As telco strategies continue to diverge, a return to monopoly might be inevitable, some now speculate. In a sense, infrastructure monopoly has been a reality for some time, in fixed network services. Mobile competition has tended to be facilities based.
But retail competition based on wholesale or owned facilities poses some clear dangers.
In some mobile and fixed markets with high numbers of retail contestants, profit has been wrung out of the business to a degree that sustainable competition--at present levels--is unlikely.
In fact, some now speculate that life as a “utility,” as in the monopoly days, might be inevitable, in some markets, at the retail level. That would be a profound change.
Will monopolies emerge again, at the retail level? Many would point out that infrastructure monopolies never really went away.

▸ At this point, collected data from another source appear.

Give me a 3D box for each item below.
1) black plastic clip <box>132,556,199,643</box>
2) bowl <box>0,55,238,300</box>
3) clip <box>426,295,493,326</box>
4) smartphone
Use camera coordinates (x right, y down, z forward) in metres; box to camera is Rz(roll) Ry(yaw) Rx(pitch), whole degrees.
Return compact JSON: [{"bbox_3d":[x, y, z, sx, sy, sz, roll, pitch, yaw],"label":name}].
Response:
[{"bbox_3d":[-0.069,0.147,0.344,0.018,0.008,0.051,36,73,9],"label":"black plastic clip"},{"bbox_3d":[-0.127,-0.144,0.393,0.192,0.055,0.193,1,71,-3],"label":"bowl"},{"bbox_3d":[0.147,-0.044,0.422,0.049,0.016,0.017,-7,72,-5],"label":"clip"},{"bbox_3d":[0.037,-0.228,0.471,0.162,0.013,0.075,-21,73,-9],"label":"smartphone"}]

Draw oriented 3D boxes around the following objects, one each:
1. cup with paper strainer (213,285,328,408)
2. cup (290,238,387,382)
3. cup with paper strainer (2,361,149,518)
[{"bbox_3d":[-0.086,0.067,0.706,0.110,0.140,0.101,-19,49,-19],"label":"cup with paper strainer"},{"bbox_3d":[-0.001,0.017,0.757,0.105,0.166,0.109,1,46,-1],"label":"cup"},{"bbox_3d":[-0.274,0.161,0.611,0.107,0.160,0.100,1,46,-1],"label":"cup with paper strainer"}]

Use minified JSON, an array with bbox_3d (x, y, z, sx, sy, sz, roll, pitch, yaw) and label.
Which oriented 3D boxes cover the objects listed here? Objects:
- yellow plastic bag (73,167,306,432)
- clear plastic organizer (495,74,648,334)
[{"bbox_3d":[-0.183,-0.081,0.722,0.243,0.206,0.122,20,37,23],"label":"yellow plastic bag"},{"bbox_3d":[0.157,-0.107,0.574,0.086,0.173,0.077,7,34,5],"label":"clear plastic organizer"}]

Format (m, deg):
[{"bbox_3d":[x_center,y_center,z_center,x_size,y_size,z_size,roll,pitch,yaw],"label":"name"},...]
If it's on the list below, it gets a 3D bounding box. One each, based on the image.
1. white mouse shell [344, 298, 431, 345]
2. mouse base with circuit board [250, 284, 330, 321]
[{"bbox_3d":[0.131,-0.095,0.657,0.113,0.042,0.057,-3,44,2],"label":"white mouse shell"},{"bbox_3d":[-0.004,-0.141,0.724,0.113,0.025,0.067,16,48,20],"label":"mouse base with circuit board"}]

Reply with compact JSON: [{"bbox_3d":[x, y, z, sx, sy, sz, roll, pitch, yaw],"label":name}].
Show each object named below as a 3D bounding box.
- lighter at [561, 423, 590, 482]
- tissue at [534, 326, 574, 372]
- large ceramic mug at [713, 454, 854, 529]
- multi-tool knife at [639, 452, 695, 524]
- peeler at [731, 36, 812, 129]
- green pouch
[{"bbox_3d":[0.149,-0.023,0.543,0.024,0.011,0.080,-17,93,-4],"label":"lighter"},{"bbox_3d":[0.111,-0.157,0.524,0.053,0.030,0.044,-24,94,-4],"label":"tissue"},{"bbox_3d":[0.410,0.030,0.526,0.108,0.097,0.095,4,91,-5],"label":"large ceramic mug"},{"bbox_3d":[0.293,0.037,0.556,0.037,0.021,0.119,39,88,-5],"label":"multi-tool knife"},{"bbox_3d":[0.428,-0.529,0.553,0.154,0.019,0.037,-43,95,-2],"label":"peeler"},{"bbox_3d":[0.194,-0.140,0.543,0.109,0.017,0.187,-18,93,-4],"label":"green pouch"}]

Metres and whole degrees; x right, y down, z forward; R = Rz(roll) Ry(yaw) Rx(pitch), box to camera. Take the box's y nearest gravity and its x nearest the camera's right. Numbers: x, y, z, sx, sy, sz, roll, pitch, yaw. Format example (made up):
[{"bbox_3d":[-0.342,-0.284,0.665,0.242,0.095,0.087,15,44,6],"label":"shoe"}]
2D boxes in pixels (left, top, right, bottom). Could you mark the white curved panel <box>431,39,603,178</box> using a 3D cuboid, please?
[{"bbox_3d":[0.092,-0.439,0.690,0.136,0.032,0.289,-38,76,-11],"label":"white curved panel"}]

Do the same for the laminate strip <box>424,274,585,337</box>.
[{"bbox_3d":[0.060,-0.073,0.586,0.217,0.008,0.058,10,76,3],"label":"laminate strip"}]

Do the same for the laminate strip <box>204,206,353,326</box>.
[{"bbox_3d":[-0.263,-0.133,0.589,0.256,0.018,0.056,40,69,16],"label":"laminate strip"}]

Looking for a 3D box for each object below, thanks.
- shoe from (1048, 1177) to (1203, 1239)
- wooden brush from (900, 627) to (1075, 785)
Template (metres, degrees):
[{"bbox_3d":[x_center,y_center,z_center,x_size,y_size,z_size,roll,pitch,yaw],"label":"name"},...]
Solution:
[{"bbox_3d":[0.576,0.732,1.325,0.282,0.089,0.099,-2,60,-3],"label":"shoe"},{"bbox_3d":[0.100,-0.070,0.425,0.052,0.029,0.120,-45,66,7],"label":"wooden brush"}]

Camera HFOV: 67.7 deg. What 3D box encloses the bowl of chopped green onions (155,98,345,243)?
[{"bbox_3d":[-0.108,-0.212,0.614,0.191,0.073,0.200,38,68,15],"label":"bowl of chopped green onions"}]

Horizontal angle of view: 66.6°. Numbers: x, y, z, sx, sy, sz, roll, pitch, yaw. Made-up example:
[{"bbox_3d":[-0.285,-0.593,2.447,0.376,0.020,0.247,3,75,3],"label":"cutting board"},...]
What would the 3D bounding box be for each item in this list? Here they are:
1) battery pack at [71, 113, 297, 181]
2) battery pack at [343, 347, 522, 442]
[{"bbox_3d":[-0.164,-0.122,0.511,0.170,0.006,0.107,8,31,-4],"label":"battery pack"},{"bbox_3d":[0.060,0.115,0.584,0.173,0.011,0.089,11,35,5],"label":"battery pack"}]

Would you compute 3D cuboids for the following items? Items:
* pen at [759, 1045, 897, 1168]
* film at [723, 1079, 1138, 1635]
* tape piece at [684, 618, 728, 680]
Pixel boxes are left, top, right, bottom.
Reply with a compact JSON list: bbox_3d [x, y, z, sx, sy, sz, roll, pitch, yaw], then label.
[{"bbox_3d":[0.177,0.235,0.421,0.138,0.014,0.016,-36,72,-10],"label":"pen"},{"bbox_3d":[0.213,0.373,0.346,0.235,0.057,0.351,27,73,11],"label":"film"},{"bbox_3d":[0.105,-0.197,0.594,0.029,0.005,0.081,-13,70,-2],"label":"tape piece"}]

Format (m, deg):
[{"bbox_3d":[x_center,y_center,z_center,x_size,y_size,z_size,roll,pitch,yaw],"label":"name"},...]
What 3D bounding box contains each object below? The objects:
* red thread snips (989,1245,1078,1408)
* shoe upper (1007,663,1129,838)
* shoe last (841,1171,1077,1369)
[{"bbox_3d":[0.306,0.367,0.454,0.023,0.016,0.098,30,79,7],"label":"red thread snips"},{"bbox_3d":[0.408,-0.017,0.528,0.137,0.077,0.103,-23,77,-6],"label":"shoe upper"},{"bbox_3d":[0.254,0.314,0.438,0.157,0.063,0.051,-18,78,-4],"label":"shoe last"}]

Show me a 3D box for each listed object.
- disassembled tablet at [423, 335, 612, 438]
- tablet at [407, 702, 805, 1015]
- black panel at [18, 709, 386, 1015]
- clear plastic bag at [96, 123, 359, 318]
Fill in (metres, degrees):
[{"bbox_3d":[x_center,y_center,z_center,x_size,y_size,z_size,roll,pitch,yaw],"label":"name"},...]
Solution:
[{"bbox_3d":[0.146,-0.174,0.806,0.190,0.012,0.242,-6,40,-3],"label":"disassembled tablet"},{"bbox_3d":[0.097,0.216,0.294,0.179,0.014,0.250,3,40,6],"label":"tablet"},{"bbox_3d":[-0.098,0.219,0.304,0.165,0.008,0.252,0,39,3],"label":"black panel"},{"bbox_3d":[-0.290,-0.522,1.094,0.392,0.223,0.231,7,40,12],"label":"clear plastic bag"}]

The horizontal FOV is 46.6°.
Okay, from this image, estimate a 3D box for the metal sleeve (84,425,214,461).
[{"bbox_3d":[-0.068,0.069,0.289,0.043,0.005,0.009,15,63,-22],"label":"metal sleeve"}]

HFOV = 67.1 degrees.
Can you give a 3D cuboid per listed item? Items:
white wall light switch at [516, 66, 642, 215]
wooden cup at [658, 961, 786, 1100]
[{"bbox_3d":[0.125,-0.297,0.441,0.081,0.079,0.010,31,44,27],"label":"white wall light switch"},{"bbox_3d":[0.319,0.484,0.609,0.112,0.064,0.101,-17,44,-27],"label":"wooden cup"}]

Instead, retail competition in the fixed networks arena has relied on a single wholesale infrastructure.
And that, in turn, means some forms of innovation cannot happen, as all wholesale customers can offer only the same products.
So what is the impact on innovation if retail communications again becomes a monopoly? Less innovation seems almost inevitable, precisely at a time when massive innovation seems to be required.
That is the big danger if retail monopoly again emerges. “In places where you had cable and fixed, you saw much more innovation,” said Philipp Nattermann, McKinsey senior partner. In large part, that is because cable and telco use different supply chains and rely on different access network technologies.
In Europe, at least some speculate that some sort of “utility regulation” might not be an entirely bad thing, bringing regulatory protection that would allow higher prices. Across the core seven large European markets, the industry not only does not meet its cost of capital, the return on capital is lower than its cost of capital, said Nettermann.
European regulators have been very good at keeping end-customer prices low. They have been less good at creating an environment where the return on capital is sufficient to cover the cost of capital.
“The number of players has a very clear inverse correlation to profitability,” said Nettermann. “European operators are significantly less profitable than their North American, their Korean, or their Japanese counterparts,” said Nettermann.
“And then you really get to a model that begins to look more like a utility, don't you?” Nettermann added.